In order for a depression to develop, there must be sustained winds about a circular motion with wind speed usually at or above 25 mph, but not to exceed 38 mph. In order for a tropical storm to be acknowledged, sustained winds of 39 mph to 73 mph must be present.

The newly-formed tropical depression emerged from the coast of Central America over the past weekend and is located a few hundred miles south of Acapulco, Mexico. This system is forecast to strengthen a bit in the coming days and is likely to become a tropical storm.

Two other features were poorly organized and encountering some wind shear. One of the features was more than 1,000 miles to the southwest of the southern tip of the Baja California peninsula. The other feature was located hundreds of miles South of Hawaii and is unlikely to develop.

Wind shear is the change in the flow of air at different layers of the atmosphere and over the horizontal area just above the sea surface. Strong wind shear can lead to the demise of established hurricanes and tropical storms and prevent the development of tropical systems in general.

It is not uncommon for there to be a series of disturbances in the waters of the eastern Pacific during July.

“The main role these features will be to create rough seas in their vicinity and allow some large waves and rough surf conditions along the western coasts of Central America and Mexico in the coming days,” Kottlowski said during a map discussion on Friday, July 3.

Thus far, there have been two tropical storms in 2020 over the eastern Pacific.
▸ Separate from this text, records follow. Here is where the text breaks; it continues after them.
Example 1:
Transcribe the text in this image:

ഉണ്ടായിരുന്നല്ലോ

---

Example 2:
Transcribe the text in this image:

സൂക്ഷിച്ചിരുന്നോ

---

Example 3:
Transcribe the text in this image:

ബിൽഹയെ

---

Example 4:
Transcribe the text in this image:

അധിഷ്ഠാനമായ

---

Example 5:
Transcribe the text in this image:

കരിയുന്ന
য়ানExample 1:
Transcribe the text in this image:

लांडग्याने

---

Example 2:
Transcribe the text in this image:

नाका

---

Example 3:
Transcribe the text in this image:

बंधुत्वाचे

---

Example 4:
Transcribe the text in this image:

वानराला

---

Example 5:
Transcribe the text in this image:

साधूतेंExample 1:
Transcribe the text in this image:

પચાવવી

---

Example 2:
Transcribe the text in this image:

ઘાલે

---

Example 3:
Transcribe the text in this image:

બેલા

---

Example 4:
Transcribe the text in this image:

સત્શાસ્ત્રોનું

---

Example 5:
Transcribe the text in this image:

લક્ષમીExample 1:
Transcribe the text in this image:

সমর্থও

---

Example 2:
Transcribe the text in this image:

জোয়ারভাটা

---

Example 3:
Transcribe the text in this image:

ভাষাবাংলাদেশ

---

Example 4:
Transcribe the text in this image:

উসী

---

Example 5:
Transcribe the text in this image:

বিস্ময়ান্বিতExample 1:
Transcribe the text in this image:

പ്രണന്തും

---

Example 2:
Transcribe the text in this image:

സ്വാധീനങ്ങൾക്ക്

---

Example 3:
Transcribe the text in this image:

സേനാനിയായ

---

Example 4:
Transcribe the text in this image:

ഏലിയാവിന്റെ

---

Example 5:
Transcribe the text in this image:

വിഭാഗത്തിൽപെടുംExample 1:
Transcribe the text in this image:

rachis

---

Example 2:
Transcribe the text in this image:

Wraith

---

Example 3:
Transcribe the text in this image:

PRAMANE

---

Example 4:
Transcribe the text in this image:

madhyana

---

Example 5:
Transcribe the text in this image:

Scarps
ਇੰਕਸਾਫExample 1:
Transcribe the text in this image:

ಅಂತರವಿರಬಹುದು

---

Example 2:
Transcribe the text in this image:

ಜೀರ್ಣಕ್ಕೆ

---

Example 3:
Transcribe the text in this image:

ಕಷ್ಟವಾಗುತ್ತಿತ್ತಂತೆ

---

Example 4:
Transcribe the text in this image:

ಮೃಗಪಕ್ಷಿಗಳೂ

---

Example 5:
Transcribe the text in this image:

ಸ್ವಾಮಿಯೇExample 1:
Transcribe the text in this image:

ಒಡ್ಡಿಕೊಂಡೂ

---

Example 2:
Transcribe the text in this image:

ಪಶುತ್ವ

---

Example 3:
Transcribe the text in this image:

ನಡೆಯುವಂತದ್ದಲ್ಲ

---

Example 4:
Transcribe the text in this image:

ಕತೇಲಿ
Amanda developed in late May and Boris formed in late June.

Some of the leftover moisture from Amanda, after it brought flooding rains to parts of Central America, helped to give birth to Tropical Storm Cristobal on the Gulf of Mexico side of Mexico during early June.

There have also been two depressions so far in the eastern Pacific with the first system forming in late April and the the last one forming right at the end of June.

The next names on the list for the 2020 East Pacific hurricane season are Cristina and Douglas, should the newest features reach tropical-storm status.